======== TASK INPUT

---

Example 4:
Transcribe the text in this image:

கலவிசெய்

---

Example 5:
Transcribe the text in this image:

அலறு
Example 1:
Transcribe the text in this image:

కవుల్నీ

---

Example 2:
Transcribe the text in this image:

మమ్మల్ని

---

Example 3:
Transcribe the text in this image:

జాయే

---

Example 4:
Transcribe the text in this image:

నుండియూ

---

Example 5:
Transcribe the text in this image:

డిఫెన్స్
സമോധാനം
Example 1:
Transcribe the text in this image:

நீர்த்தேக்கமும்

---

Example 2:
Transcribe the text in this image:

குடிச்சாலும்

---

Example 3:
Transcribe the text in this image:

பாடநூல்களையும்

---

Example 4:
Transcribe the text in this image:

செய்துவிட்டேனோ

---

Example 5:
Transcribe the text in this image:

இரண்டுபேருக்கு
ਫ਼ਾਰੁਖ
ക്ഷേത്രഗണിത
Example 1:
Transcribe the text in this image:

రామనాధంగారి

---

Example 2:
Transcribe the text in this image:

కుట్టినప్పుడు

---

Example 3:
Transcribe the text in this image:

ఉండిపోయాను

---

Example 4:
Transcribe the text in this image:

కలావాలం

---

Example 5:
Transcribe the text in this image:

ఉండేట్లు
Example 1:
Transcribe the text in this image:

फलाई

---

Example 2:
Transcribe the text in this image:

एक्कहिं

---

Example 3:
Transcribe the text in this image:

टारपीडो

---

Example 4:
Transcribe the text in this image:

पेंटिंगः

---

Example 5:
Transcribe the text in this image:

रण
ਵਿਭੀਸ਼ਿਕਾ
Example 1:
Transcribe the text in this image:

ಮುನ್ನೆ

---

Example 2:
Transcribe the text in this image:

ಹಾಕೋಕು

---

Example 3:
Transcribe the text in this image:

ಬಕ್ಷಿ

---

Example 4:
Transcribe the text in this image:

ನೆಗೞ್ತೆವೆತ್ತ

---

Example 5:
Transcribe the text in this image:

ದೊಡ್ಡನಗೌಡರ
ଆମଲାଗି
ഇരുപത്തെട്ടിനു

================

- _YOUR OBJECTIVE_
Keeping every word in place, restate the entries above.

- _SOLUTION FOR THIS TASK_
---

Example 4:
Transcribe the text in this image:

கலவிசெய்

---

Example 5:
Transcribe the text in this image:

அலறு
Example 1:
Transcribe the text in this image:

కవుల్నీ

---

Example 2:
Transcribe the text in this image:

మమ్మల్ని

---

Example 3:
Transcribe the text in this image:

జాయే

---

Example 4:
Transcribe the text in this image:

నుండియూ

---

Example 5:
Transcribe the text in this image:

డిఫెన్స్
സമോധാനം
Example 1:
Transcribe the text in this image:

நீர்த்தேக்கமும்

---

Example 2:
Transcribe the text in this image:

குடிச்சாலும்

---

Example 3:
Transcribe the text in this image:

பாடநூல்களையும்

---

Example 4:
Transcribe the text in this image:

செய்துவிட்டேனோ

---

Example 5:
Transcribe the text in this image:

இரண்டுபேருக்கு
ਫ਼ਾਰੁਖ
ക്ഷേത്രഗണിത
Example 1:
Transcribe the text in this image:

రామనాధంగారి

---

Example 2:
Transcribe the text in this image:

కుట్టినప్పుడు

---

Example 3:
Transcribe the text in this image:

ఉండిపోయాను

---

Example 4:
Transcribe the text in this image:

కలావాలం

---

Example 5:
Transcribe the text in this image:

ఉండేట్లు
Example 1:
Transcribe the text in this image:

फलाई

---

Example 2:
Transcribe the text in this image:

एक्कहिं

---

Example 3:
Transcribe the text in this image:

टारपीडो

---

Example 4:
Transcribe the text in this image:

पेंटिंगः

---

Example 5:
Transcribe the text in this image:

रण
ਵਿਭੀਸ਼ਿਕਾ
Example 1:
Transcribe the text in this image:

ಮುನ್ನೆ

---

Example 2:
Transcribe the text in this image:

ಹಾಕೋಕು

---

Example 3:
Transcribe the text in this image:

ಬಕ್ಷಿ

---

Example 4:
Transcribe the text in this image:

ನೆಗೞ್ತೆವೆತ್ತ

---

Example 5:
Transcribe the text in this image:

ದೊಡ್ಡನಗೌಡರ
ଆମଲାଗି
ഇരുപത്തെട്ടിനു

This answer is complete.